KnowDA: All-in-One Knowledge Mixture Model for Data Augmentation in Low-Resource NLP

This paper focuses on the data augmentation for low-resource NLP tasks where the training set is limited. The existing solutions either leverage task-independent heuristic rules (e.g., Synonym Replacement) or fine-tune general-purpose pre-trained language models (e.g., GPT2) using the limited training instances to produce new synthetic data. Consequently, they have trivial task-specific knowledge and are limited to yielding low-quality synthetic data. To combat this issue, we propose Knowledge Mixture Data Augmentation Model (KnowDA) which is an Seq2Seq language model pre-trained on a mixture of diverse NLP tasks under a novel framework of Knowledge Mixture Training (KoMT). The goal of KoMT is to condense diverse NLP task-specific knowledge into the single KnowDA model (i.e., all-in-one) such that KnowDA could utilize these knowledge to quickly grasp the inherent synthesis law of the target task through limited training instances. Specifically, KoMT reformulates input examples from various heterogeneous NLP tasks into a unified text-to-text format, and employs denoising training objectives in different granularity to learn to reconstruct partial or complete samples. To the best of our knowledge, we are the first attempt to apply 100+ NLP multi-task training for data augmentation. Extensive experiments show that i) the synthetic data produced by KnowDA successfully improves performance of the strong pre-trained language models (i.e., Bert, ALBert and Deberta) by a large margin on the low-resource NLP benchmark FewGLUE, CoNLL'03 and WikiAnn; ii) KnowDA successfully transfers the task knowledge to NLP tasks whose types are seen and unseen in KoMT.

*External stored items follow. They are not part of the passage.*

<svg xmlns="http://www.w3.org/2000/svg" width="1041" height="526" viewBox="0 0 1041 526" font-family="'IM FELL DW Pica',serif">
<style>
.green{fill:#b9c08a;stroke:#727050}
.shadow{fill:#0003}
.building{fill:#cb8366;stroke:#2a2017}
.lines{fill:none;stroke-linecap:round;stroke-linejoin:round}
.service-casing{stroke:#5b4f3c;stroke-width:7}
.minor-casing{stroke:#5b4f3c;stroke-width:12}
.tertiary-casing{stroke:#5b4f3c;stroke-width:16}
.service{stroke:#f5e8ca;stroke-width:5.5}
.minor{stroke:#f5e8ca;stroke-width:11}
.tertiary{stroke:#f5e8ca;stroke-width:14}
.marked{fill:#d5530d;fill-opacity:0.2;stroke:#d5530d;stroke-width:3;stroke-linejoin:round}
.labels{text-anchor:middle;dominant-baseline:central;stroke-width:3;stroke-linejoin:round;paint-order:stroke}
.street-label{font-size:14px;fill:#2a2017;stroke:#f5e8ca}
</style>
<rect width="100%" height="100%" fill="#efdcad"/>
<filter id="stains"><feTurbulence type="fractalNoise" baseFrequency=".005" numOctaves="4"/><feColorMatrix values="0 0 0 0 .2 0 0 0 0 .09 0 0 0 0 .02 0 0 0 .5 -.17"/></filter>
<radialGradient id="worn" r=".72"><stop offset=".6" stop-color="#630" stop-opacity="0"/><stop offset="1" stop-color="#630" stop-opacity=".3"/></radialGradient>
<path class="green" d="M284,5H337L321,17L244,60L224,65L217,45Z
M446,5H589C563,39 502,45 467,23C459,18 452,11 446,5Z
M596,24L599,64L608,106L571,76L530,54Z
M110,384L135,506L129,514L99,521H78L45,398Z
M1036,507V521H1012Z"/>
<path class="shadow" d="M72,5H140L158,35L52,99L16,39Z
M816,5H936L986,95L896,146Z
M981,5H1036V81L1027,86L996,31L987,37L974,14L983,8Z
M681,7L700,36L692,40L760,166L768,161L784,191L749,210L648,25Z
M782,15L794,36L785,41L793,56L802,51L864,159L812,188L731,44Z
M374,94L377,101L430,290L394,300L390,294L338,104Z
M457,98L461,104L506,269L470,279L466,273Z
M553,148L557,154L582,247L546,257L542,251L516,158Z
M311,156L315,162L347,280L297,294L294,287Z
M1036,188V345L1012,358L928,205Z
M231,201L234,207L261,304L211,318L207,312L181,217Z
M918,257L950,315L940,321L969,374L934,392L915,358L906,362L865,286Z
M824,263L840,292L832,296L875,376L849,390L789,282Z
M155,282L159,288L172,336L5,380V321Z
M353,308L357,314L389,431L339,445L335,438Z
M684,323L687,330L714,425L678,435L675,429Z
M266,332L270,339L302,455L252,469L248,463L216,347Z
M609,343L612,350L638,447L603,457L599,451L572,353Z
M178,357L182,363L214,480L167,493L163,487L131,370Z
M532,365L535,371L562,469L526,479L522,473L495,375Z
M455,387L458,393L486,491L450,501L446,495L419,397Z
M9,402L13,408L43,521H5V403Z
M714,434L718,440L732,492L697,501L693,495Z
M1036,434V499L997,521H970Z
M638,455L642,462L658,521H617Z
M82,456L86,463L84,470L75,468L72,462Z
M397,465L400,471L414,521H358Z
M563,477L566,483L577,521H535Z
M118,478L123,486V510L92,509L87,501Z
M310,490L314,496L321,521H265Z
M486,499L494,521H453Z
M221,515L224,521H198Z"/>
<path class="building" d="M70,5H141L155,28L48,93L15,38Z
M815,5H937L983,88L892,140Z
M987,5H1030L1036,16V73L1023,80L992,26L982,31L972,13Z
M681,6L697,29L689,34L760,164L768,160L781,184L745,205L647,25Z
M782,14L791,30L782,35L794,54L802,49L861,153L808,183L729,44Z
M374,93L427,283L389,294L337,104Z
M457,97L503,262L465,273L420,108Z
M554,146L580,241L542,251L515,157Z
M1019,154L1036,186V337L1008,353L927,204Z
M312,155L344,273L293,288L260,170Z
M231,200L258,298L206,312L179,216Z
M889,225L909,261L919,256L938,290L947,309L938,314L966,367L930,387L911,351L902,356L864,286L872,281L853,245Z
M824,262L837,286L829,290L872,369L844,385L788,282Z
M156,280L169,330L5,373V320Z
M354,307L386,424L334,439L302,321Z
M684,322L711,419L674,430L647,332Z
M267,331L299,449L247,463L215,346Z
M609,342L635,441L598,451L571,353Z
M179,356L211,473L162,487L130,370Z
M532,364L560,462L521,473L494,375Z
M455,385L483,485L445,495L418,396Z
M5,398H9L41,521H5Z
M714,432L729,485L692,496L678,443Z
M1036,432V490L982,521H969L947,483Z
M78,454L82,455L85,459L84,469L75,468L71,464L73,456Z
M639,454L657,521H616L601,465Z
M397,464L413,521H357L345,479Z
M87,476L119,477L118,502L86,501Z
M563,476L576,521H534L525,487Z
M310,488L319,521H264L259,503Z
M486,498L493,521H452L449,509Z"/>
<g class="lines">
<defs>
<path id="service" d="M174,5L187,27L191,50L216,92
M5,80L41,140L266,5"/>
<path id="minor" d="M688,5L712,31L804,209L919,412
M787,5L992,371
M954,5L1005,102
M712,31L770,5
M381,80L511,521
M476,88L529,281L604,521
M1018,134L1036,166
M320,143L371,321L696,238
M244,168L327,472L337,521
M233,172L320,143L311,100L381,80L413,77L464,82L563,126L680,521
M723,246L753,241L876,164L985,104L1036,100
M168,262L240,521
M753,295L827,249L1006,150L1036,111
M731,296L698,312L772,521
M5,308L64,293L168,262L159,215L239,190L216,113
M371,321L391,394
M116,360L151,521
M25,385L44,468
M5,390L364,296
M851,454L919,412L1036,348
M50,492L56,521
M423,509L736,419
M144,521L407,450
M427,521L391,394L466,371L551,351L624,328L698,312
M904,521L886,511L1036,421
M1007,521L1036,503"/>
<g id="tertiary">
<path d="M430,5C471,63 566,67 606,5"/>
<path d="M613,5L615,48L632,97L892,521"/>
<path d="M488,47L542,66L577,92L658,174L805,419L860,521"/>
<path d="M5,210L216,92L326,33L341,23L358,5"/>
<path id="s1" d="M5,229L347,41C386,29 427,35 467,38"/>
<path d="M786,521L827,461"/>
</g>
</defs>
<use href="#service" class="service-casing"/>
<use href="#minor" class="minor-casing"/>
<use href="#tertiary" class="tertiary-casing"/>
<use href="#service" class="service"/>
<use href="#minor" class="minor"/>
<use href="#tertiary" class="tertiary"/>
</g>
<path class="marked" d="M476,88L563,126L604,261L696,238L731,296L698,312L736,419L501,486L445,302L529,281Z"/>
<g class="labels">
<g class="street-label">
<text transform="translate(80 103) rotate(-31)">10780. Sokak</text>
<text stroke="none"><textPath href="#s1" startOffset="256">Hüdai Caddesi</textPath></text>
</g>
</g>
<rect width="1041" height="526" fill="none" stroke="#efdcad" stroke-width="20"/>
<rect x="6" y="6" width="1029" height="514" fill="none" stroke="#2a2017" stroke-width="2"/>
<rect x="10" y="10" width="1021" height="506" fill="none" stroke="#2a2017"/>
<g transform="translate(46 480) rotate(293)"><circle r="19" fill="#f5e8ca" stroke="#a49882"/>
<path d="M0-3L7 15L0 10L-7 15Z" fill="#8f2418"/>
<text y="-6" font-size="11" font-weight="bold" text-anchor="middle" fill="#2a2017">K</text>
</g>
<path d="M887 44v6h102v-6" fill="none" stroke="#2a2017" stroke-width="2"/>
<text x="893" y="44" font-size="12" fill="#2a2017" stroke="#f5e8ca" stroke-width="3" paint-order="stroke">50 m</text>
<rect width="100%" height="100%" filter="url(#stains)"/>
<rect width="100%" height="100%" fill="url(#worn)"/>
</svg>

翻译：本文聚焦于低资源自然语言处理任务（训练集有限）的数据增强问题。现有解决方案要么采用任务无关的启发式规则（如同义词替换），要么利用有限的训练实例微调通用预训练语言模型（如GPT2）以生成新的合成数据。此类方法缺乏任务特定知识，仅能生成低质量合成数据。为解决该问题，我们提出知识混合数据增强模型（KnowDA），这是一个在知识混合训练（KoMT）框架下对多种自然语言处理任务混合数据预训练的序列到序列语言模型。KoMT的目标是将多样化的自然语言处理任务特定知识浓缩至单个KnowDA模型（即一体化模型），使其能够利用这些知识，通过有限训练实例快速掌握目标任务的内在合成规律。具体而言，KoMT将来自异构自然语言处理任务的输入样本统一转化为文本到文本格式，并采用不同粒度的去噪训练目标，学习重建部分或完整样本。据我们所知，这是首次将100余种自然语言处理多任务训练应用于数据增强。大量实验表明：（i）KnowDA生成的合成数据显著提升了强预训练语言模型（如BERT、ALBERT和DeBERTa）在低资源自然语言处理基准FewGLUE、CoNLL'03及WikiAnn上的性能；（ii）KnowDA成功将任务知识迁移至KoMT中已见与未见类型的自然语言处理任务。